**ACTION ITEM**
Lift every line from the entries that includes the word "listed".

**INPUT FOR THIS TASK**
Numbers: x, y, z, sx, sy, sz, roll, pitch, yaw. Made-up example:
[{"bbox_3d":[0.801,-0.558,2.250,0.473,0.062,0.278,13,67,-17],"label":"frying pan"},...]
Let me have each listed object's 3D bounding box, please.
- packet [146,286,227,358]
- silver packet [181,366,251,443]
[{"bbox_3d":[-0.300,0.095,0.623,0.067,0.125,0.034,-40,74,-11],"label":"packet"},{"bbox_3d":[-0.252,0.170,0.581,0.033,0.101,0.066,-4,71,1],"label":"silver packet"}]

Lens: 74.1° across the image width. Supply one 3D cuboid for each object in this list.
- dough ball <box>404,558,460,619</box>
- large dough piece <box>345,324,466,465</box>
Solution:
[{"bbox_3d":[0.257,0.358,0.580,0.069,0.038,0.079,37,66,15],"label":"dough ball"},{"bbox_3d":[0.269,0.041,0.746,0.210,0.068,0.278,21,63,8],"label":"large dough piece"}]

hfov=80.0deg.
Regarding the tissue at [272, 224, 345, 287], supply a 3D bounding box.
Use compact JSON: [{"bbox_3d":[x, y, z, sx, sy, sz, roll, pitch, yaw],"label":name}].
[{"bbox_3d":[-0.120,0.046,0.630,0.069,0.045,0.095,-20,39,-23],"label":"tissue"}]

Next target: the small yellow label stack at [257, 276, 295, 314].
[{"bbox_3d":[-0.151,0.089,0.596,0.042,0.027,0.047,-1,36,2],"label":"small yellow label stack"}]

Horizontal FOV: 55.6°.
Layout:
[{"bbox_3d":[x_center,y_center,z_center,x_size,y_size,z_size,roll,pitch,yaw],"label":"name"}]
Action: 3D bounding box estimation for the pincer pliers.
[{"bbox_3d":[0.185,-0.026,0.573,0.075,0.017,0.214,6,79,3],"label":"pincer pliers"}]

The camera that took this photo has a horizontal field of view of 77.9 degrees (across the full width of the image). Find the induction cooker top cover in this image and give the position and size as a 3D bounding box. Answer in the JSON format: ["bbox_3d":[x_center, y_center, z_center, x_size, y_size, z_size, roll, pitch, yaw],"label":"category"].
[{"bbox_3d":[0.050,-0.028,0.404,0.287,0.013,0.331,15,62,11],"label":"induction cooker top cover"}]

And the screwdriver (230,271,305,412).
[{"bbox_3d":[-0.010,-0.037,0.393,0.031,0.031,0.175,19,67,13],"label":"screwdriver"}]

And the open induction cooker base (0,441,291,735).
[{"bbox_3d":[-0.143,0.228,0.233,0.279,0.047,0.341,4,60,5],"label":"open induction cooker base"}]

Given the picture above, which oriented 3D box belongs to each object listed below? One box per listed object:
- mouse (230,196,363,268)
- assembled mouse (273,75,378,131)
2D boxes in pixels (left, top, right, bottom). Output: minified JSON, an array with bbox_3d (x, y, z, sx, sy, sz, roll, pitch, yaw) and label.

**TASK SOLUTION**
Let me have each listed object's 3D bounding box, please.
Given the picture above, which oriented 3D box belongs to each object listed below? One box per listed object:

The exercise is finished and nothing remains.